In effect, you get all the speed and power of distributed transactions executing in parallel on multiple servers yet enjoy all the data-goodness of ACID compliance as if they’d been executed serially on a single server.
Call to Action
To be clear, Fauna is not the usual hosted “database as a service” (DBaaS)
or even some clustered cloud offering, both of which require management. Rather, Fauna is a true “Data API”, meaning developers can simply make calls as needed without any time spent worrying about provisioning or scale, with all the benefits of ACID compliance along the way.
Because of the way Fauna handles distributed transactions, users can avoid the sort of data anomalies that can occur with other systems
. Immortal writes, stale reads, causal reverse, and other such problems can be prevented via strictly serializable multi-region transactions that don't limit the number of keys, documents, or partitions.
And because Fauna is free of all the usual provisioning and configuration headaches, it’s available instantly as a serverless utility. Developers need only an account to get started, which costs nothing and offers a generous starting allowance.

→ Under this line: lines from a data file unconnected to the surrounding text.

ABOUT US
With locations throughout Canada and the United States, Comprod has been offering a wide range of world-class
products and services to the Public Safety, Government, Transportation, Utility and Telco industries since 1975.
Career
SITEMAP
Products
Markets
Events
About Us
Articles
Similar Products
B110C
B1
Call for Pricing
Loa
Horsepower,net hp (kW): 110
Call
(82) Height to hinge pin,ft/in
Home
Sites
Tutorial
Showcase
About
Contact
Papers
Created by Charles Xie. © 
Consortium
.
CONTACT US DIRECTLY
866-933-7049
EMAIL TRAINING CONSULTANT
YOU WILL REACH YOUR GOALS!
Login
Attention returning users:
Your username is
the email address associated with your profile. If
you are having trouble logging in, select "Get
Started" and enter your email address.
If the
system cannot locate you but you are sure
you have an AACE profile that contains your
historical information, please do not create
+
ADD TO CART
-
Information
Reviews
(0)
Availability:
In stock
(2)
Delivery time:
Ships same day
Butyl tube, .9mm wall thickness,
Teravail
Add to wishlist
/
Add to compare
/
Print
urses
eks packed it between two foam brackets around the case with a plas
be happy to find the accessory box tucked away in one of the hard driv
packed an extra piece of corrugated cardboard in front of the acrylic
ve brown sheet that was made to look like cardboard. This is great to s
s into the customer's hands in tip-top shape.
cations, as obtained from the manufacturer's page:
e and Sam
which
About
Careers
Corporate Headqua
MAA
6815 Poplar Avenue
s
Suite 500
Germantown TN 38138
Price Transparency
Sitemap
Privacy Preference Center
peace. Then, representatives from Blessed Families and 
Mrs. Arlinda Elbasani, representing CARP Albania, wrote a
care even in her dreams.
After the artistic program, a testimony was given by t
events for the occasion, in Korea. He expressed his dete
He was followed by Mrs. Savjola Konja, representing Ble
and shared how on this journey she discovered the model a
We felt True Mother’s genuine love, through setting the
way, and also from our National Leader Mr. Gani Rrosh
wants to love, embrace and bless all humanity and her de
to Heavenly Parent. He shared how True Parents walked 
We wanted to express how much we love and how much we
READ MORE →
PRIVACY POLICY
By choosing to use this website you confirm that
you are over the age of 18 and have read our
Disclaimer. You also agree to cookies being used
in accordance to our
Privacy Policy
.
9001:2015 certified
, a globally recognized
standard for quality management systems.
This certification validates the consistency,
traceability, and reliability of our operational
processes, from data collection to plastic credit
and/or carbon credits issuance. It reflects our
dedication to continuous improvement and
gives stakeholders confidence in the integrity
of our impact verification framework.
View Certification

Fauna is also Jepsen tested and approved
, being proven “…architecturally sound, correctly implemented, and ready for enterprise workloads in the cloud.” That means you can trust Fauna to be reliable, correct in its operations, and self-maintaining without the need for provisioning, regular maintenance, etc.
In this article, we’ve explained what ACID compliance means, illustrated the value it brings for common use cases, discussed how the modern need for distributed transactions complicates the picture and offered some specific advice for an easy path to ACID compliance. Fauna is a modern, Data API that provides relational capabilities and ACID properties without the usual limitations or headaches.